_Given records_.

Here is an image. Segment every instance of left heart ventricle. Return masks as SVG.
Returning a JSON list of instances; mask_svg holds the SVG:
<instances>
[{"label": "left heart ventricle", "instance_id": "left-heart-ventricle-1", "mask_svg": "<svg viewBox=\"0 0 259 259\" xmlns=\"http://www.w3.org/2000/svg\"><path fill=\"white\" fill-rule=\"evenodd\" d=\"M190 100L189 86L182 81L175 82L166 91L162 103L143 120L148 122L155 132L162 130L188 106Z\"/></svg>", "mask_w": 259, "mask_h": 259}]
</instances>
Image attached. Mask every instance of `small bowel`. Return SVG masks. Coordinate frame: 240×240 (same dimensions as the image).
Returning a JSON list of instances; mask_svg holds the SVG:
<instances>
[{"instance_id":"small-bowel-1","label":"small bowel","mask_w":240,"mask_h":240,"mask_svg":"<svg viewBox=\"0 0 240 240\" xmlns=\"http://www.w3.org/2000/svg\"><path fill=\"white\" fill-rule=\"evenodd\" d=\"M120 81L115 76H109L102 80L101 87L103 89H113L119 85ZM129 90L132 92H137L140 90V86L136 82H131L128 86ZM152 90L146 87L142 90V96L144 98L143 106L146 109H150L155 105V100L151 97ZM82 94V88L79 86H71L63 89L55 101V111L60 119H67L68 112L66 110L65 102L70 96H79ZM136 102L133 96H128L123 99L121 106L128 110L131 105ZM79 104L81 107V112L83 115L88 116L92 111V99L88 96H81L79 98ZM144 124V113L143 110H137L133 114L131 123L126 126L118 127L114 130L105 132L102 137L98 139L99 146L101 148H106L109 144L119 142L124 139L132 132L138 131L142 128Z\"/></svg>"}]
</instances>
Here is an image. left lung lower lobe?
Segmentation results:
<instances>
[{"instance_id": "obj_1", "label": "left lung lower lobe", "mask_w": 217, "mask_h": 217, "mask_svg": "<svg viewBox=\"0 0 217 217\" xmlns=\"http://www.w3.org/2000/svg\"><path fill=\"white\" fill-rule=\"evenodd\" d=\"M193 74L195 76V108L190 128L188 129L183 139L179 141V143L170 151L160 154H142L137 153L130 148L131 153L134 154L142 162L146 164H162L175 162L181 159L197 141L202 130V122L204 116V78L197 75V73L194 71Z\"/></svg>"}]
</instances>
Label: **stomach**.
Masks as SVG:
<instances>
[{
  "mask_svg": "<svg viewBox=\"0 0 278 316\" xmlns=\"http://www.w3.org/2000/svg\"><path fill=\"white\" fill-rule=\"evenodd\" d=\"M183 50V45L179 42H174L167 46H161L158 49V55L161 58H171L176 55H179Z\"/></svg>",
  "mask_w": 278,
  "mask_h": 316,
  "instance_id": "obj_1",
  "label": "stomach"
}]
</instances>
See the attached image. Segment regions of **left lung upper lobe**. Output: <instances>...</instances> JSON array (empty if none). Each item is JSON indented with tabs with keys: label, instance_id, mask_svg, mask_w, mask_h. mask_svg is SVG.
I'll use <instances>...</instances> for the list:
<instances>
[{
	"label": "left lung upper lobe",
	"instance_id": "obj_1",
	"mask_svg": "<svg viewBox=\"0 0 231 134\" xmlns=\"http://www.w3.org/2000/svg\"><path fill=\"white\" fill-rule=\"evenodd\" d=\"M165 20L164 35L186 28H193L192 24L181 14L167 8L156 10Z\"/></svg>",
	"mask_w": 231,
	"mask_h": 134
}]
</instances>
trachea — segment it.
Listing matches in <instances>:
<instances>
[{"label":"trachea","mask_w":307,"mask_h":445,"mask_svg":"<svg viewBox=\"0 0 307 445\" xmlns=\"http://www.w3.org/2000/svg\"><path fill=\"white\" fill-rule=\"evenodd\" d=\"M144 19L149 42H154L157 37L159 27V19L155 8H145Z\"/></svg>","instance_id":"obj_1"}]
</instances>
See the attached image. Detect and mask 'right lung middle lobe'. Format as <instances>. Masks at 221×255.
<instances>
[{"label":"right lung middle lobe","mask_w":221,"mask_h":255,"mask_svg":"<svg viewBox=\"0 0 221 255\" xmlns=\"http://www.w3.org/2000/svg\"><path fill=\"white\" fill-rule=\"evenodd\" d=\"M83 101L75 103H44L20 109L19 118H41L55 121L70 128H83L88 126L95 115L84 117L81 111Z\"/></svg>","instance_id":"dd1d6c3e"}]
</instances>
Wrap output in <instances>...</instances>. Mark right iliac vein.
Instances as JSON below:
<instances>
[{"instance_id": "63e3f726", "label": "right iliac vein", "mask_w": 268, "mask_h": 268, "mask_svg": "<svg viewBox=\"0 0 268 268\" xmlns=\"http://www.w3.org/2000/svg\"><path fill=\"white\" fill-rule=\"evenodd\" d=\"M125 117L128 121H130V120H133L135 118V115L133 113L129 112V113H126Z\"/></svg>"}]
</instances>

_Prompt_. Copy the material word for word from the line containing "trachea — segment it." through the last line, including both.

_Solution for this problem_.
trachea — segment it.
Listing matches in <instances>:
<instances>
[{"label":"trachea","mask_w":307,"mask_h":445,"mask_svg":"<svg viewBox=\"0 0 307 445\" xmlns=\"http://www.w3.org/2000/svg\"><path fill=\"white\" fill-rule=\"evenodd\" d=\"M144 19L149 42H154L157 37L159 27V19L155 8H145Z\"/></svg>","instance_id":"obj_1"}]
</instances>
See the attached image. Detect and mask 'right lung middle lobe'. Format as <instances>. Masks at 221×255.
<instances>
[{"label":"right lung middle lobe","mask_w":221,"mask_h":255,"mask_svg":"<svg viewBox=\"0 0 221 255\" xmlns=\"http://www.w3.org/2000/svg\"><path fill=\"white\" fill-rule=\"evenodd\" d=\"M83 101L75 103H44L20 109L19 118H41L55 121L70 128H83L88 126L95 115L84 117L81 111Z\"/></svg>","instance_id":"dd1d6c3e"}]
</instances>
Wrap output in <instances>...</instances>. Mark right iliac vein.
Instances as JSON below:
<instances>
[{"instance_id": "63e3f726", "label": "right iliac vein", "mask_w": 268, "mask_h": 268, "mask_svg": "<svg viewBox=\"0 0 268 268\" xmlns=\"http://www.w3.org/2000/svg\"><path fill=\"white\" fill-rule=\"evenodd\" d=\"M125 117L128 121H130V120H133L135 118V115L133 113L129 112V113H126Z\"/></svg>"}]
</instances>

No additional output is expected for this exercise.